London is only one-sixth of all rented housing that can be affected by the benefit cap and it largely has borne the brunt of benefit capped households because of its higher rents….to date!  That changes dramatically with the imposition of the £20,000 per year cap as explained above.

The DWP, the MPs of all parties and the usual social policy commentators such as JRF, Shelter and the rest simply have not considered the benefit cap reduction in anywhere near the detail they need to.  My crude and simplistic example above is an attempt to demonstrate the massive difference this makes to the regions and to the widest of audiences.

In the simplest terms families with 4 children are pretty rare but families with two children are not and that is precisely what the benefit cap reductions mean – these smaller families with 2 children will be hit by the benefit cap when it reduces to £20k per year in the lowest areas of the North East and in Scotland and in the valleys in Wales.

Bizarrely in Surrey and in many parts of the Home Counties we see higher rent levels than London yet have a £3000 per year lower cap of £20,000 per year to London’s £23,000 per year cap.

That last point shows just how ill-considered this policy is and why it needs to be highlighted to any and everyone who has the ability to get it changed.

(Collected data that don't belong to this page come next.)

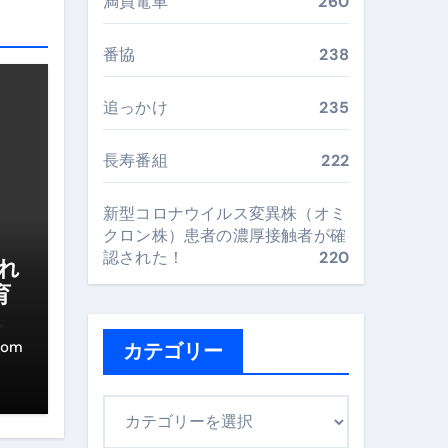
満員電車
260
“足腰と体幹”を育てる選び方＆続け方ガイド
最安値で実現する究極の旅術
番協
238
追っかけ
235
再定義する新しいサプリ体験
長寿番組
222
完全ガイドブック
新型コロナウイルス変異株（オミ
クロン株）患者の濃厚接触者が確
まで目的別に失敗しない
認された！
220
られ
育
い
ックリスト（高齢者にも）
com
カテゴリー
飛び散り対策の選び方
カ
に“満足度MAX”で食べるコツ
テ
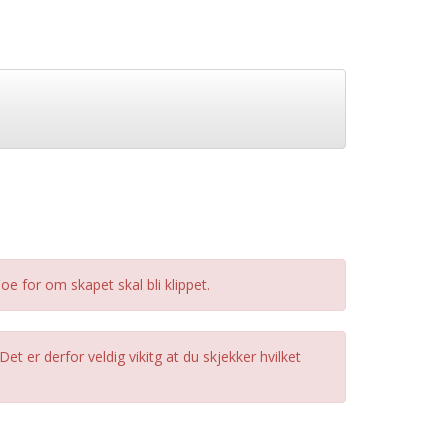
e for om skapet skal bli klippet.
 er derfor veldig vikitg at du skjekker hvilket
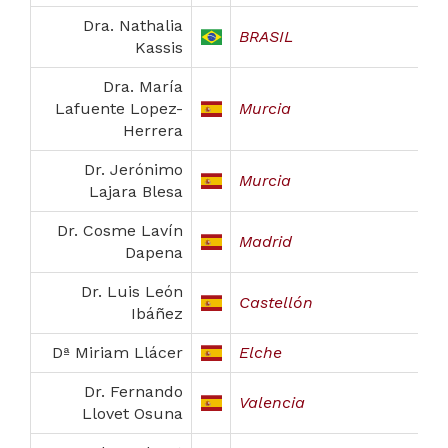
Dra. Nathalia
BRASIL
Kassis
Dra. María
Lafuente Lopez-
Murcia
Herrera
Dr. Jerónimo
Murcia
Lajara Blesa
Dr. Cosme Lavín
Madrid
Dapena
Dr. Luis León
Castellón
Ibáñez
Dª Miriam Llácer
Elche
Dr. Fernando
Valencia
Llovet Osuna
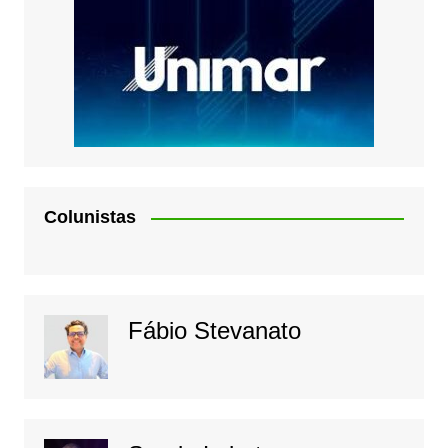
Colunistas
Fábio Stevanato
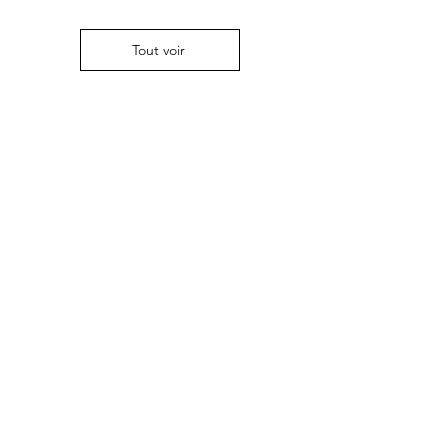
Tout voir
Unisex Heavy Blend Hoodie | Gildan
Classic Dad Hat | Y
18500
Prix
19,75 $US
Prix
31,25 $US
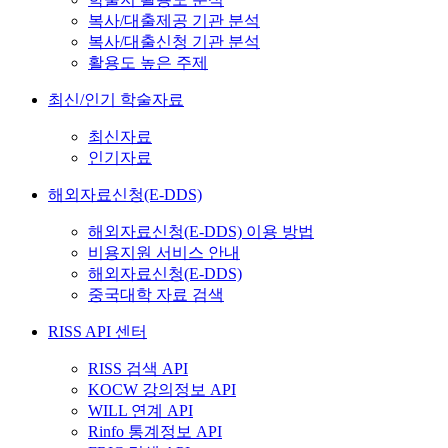
복사/대출제공 기관 분석
복사/대출신청 기관 분석
활용도 높은 주제
최신/인기 학술자료
최신자료
인기자료
해외자료신청(E-DDS)
해외자료신청(E-DDS) 이용 방법
비용지원 서비스 안내
해외자료신청(E-DDS)
중국대학 자료 검색
RISS API 센터
RISS 검색 API
KOCW 강의정보 API
WILL 연계 API
Rinfo 통계정보 API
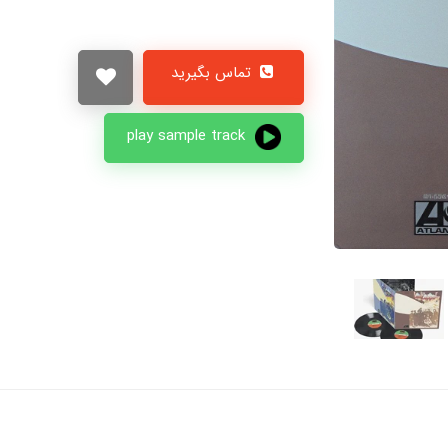
تماس بگیرید
play sample track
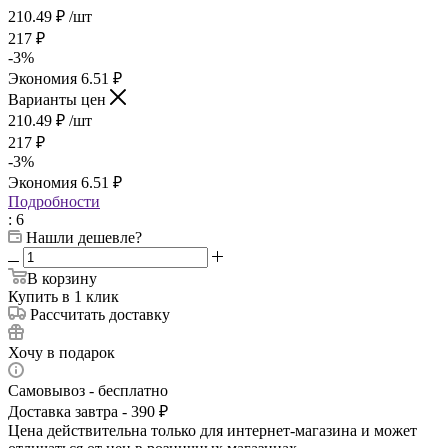
210.49
₽
/шт
217
₽
-
3
%
Экономия
6.51
₽
Варианты цен
210.49
₽
/шт
217
₽
-
3
%
Экономия
6.51
₽
Подробности
: 6
Нашли дешевле?
В корзину
Купить в 1 клик
Рассчитать доставку
Хочу в подарок
Самовывоз - бесплатно
Доставка завтра - 390 ₽
Цена действительна только для интернет-магазина и может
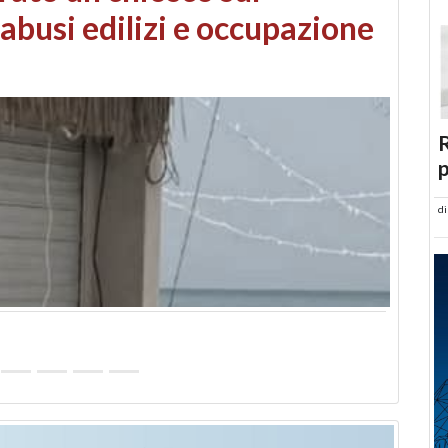
 danni da maltempo
R
p
d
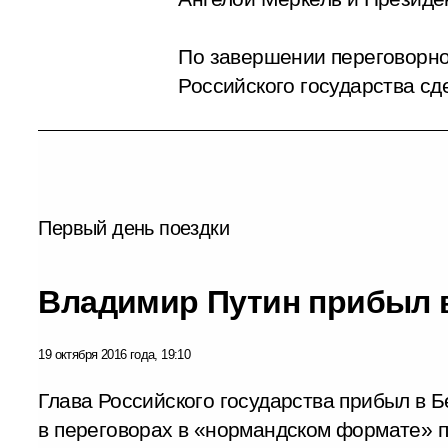
По завершении переговорног
Российского государства сд
Первый день поездки
Владимир Путин прибыл 
19 октября 2016 года, 19:10
Глава Российского государства прибыл в Б
в переговорах в «нормандском формате»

Finally, and I will keep on hammering this point the current benefit cap and other welfare reforms that all directly sought to reduce the housing benefit spend, all, collectively, INCREASED the housing benefit spend and in real terms.  The policy does NOT save a penny to the taxpayer but increases the taxes all have to pay.  Here is yet again the Institute of Fiscal Studies analysis from March this year:

ifs hb real terms

£1 billion per year higher in real terms – £2.8 million MORE PER DAY is the added cost of these welfare reforms and no saving to the public purse, the taxpayer, the Treasury or anyone else!